## Activity 1
In the post on primary sources, how is David Hume described?
## Activity 2
Please carry on the post on primary sources from its final line.

WARNING, WARNING, COLLEGE LECTURE AHEAD!!!!!!

Disclaimer first: I AM NOT A JUDICIAL SCHOLAR. That said, I AM a lover of history and, though my life doesn't give me much time to do it these days, I read a lot of primary sources. For those who have never studied history, a "primary source" is stuff written at the time of events by people who were witnesses (or who claim to be, part of a historian's job is to figure out if the source is "reliable"). I have not looked at any of Jefferson's writings since high school. I have, however, recently started rereading David Hume, a Scottish philosopher of the 18th century. (This is pertinent, bear with me

)

## Data under study
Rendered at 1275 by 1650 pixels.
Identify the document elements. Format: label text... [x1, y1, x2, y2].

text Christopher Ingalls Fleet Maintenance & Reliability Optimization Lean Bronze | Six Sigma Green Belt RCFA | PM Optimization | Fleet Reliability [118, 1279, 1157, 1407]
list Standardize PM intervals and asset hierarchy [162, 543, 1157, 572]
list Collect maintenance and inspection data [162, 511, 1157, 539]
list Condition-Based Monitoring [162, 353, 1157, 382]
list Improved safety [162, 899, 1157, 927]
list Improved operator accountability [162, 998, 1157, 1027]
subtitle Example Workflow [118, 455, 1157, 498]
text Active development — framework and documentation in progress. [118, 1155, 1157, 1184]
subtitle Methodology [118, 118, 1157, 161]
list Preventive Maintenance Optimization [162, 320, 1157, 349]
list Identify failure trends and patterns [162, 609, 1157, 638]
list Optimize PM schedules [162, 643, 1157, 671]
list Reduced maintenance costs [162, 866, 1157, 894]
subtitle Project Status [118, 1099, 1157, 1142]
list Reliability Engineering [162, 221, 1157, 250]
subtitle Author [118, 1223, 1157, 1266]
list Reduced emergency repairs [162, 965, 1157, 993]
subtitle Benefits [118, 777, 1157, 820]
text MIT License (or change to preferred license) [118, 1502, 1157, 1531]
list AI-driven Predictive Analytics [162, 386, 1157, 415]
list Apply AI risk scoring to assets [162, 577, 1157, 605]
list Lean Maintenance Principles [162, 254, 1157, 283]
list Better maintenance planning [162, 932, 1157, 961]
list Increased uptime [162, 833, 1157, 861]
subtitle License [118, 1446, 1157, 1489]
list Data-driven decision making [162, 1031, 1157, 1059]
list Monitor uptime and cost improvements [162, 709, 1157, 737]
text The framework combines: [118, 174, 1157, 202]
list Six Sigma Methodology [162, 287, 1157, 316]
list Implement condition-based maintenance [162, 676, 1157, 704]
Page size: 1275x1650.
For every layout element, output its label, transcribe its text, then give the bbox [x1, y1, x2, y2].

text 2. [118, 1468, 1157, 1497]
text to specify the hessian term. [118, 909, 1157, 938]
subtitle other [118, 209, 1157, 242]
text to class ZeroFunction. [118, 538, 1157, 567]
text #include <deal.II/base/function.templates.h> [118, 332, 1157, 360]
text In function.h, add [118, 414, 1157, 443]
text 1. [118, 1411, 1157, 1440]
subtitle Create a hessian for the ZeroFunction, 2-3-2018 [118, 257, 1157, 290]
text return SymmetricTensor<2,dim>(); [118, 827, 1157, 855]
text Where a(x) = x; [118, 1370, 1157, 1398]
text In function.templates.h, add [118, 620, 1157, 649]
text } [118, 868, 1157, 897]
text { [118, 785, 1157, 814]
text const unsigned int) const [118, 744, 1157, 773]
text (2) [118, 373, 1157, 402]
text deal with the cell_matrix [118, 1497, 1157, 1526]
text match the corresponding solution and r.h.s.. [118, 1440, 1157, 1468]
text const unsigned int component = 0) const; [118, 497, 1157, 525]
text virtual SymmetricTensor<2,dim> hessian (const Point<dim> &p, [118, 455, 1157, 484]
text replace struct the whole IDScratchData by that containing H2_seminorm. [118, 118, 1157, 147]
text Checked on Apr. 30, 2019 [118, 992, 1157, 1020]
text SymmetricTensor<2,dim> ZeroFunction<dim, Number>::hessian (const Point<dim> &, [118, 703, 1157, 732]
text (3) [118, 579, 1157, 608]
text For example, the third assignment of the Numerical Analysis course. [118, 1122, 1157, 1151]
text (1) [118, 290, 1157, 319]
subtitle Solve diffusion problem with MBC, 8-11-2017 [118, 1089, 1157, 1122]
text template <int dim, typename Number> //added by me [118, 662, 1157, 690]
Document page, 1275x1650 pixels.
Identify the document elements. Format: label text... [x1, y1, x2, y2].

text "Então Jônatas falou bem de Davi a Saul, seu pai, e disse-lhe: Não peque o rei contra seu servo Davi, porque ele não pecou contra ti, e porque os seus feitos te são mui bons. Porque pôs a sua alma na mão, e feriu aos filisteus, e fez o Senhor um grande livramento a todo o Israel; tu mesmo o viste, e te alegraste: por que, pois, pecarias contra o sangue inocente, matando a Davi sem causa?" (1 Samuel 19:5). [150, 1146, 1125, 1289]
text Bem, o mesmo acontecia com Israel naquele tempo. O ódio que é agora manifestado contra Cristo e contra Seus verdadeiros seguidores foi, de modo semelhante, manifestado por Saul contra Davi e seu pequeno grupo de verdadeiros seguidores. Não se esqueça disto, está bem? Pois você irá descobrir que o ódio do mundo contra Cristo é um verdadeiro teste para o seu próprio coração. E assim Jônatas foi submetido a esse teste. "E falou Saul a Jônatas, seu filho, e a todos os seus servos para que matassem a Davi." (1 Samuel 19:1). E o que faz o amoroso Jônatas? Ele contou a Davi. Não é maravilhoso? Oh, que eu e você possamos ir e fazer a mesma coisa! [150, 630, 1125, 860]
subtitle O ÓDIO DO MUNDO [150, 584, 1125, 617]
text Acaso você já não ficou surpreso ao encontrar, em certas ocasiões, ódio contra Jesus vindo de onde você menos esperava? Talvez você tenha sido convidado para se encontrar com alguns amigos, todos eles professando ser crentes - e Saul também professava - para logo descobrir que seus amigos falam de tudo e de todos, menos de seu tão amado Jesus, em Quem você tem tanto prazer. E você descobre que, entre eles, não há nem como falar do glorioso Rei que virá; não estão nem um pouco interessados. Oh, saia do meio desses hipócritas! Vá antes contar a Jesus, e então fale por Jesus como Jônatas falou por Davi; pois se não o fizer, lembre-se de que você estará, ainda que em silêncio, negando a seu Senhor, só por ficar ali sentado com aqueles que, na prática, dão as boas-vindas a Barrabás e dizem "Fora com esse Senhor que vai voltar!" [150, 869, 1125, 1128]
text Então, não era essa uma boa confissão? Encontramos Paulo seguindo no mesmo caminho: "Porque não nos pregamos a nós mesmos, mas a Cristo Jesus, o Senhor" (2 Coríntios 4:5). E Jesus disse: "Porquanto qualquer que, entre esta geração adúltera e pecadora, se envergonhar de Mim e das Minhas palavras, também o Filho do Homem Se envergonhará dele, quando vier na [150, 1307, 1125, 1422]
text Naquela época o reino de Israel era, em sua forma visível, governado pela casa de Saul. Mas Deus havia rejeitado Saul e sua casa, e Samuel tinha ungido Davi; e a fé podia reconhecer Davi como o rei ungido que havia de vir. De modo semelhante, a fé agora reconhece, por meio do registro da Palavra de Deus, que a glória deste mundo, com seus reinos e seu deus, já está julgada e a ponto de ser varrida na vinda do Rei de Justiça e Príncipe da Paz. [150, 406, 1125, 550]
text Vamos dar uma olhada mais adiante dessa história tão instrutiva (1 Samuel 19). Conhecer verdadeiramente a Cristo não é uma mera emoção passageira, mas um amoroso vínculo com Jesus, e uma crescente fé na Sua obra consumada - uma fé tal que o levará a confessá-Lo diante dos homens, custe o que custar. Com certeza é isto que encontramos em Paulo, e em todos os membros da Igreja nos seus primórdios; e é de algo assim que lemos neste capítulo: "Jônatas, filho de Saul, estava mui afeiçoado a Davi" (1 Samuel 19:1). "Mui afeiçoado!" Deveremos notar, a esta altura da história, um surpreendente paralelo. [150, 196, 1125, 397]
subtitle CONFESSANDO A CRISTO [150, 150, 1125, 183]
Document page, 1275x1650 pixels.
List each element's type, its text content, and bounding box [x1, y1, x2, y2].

## Response area 1
He is described as a Scottish philosopher of the 18th century.

## Response area 2
Now, jump to another subject: Not very long ago, what was USUALLY claimed as the basis for the US legal system was "english common law". This is the kind of law that exists in a place with a monarch (no, not a butterfly

) who is the 'ultimate court of appeal' and a fairly stable populace. Stable in caste and stable in location. This is stuff like, "I graze my sheep on the common because I've always done it, and my father before me and his father before him." And then the local earl (who owns, umm, let's say 10,000 acres upon which lay two villages and greens with sheep and a large market town) decides he was really in need of some new orchards and decides to plant them on the common. If the yeomanry are lucky and the monarch is travelling nearby and due to "hold court" (which CAN include a ball like in the sanitized fairy tales, but ORIGINALLY meant to sit in judgment), the people who are being evicted from their ancestral grazing rights can go to the King (or Queen) and beg for an audience and if they get it can present their case and MAYBE, if the earl has recently pissed off the King and if the King is aware how important a happy peasantry is (ranks of longbowmen in the next war, for example), the earl has to plant his orchards elsewhere. [An early attempt to make this more consistent was the Magna Carta, signed by King John, younger brother of Richard Lionheart at Runnymeade. Here is a translation found on the British Library site:
http://vincent.bl.uk/cgi-bin/htm_hl?...er_first_match ]
NOW, notice, no one brought up what was done in another town at a different 'court'. There is no use of "precedent".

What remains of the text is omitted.